Vivo muy cerca de la ciudad tomada. Poco a poco, durante dos semanas o más, la ciudad va perdiendo ese tono de ciudad solitaria y aparecen los invasores, muy poco a poco hasta que la invasión es imparable y la ciudad vive en un estado de alegría y solemnidad que la hace muy interesante, aunque parezca que no lo es. Porque Cartago se refugia en un viejo mito que nos dice que es una ciudad donde nunca pasa nada, que no es para nada cierto. La conozco bien y sé que es una ciudad donde ocurren muchas cosas de todo tipo, pero hace como si eso no pasara, o que jamás antes había visto algo como eso. Y todos los años, después de la invasión vuelve a esa actitud de vieja señora muy guapa que la hace lucir tan bonita. Como un personaje lorquiano, como Doña Rosita, o alguna de las Manolas, “las que se van a la Alhambra, las tres y las cuatro solas”, “una vestida de verde, otra de malva y la otra, un corselete escocés con cintas hasta la cola”.
Pues bien, la ciudad de Cartago recibe la mayor invasión que se hace de una ciudad en este país, y sobrevive aquello con gracia, elegancia, orden y todos los servicios al día. No hay ninguno de esos caminadores que no encuentre lo que necesita porque si algo saben hacer los cartagos es convertirse en grandes anfitriones. Como bien dice el dicho: son muchos años de condesa como para no saber mover el abanico. Calles largas y ordenadas desde La Lima, viejos edificios, un mercado clásico, una Plaza Mayor que invita a descansar, y si uno le da la espalda puede perdonar aquel horrible cono parado al revés que pusieron frente a las ruinas. Negocios, restaurantes, sodas con ricos menús, ventas de todo tipo, música, oraciones, coros, hombres que desfilan inexplicablemente vestidos de romanos, coros celestiales y terrenales hasta llegar a la Plaza de la Basílica y finalmente adentrarse en el gran templo.

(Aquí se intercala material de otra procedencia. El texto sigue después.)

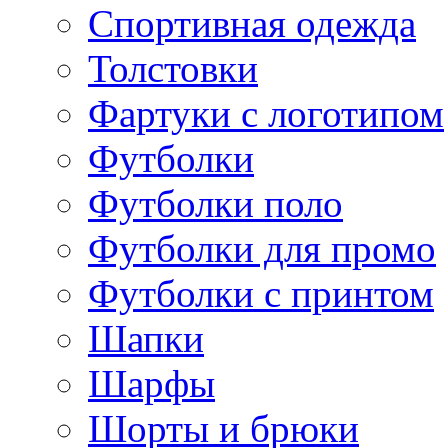
Спортивная одежда
Толстовки
Фартуки с логотипом
Футболки
Футболки поло
Футболки для промо
Футболки с принтом
Шапки
Шарфы
Шорты и брюки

He tomado por costumbre, para conseguir mi paz durante la invasión, de comprar víveres suficientes para tres o cuatro días y evitarme estar por mucho tiempo en la ciudad. Prefiero quedarme en mi casa de Oreamuno y saber de la romería por otras vías. Pero no es porque desconfío en algo de las intenciones de tanto visitante. Es porque realmente son muchos y todo se realiza más lentamente. Me quedo en mi jardín durante la invasión. Pero siempre sé que la ciudad sabrá salir adelante.

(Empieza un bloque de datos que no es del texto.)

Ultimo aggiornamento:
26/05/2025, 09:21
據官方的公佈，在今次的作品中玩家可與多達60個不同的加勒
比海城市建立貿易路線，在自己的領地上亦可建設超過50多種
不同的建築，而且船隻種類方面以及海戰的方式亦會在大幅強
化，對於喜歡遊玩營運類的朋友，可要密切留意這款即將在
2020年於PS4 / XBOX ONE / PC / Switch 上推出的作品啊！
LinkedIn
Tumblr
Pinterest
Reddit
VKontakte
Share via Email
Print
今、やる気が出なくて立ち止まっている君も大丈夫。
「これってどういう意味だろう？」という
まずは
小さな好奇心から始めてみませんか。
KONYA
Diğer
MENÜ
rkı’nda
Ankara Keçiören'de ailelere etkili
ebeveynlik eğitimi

La invasión es tan densa y numerosa que cualquiera diría que no es posible que quepan allí, pero todo el que quiere, con algo de paciencia, puede hacer su entrada triunfal de rodillas y recorrer el templo en actitud recogida y un poquito melodramática, que parece gustarle a la mayoría de visitantes. Todos reposan, todos se alimentan, todos cantan, todos se alegran de estar ahí, todos rezan por sus asuntos, todos se van en transporte público, todos caben, todos contarán como fue este año y no habrá queja alguna de la vieja y guapa señora, la condesa del abanico, la vieja, noble y guapa Cartago.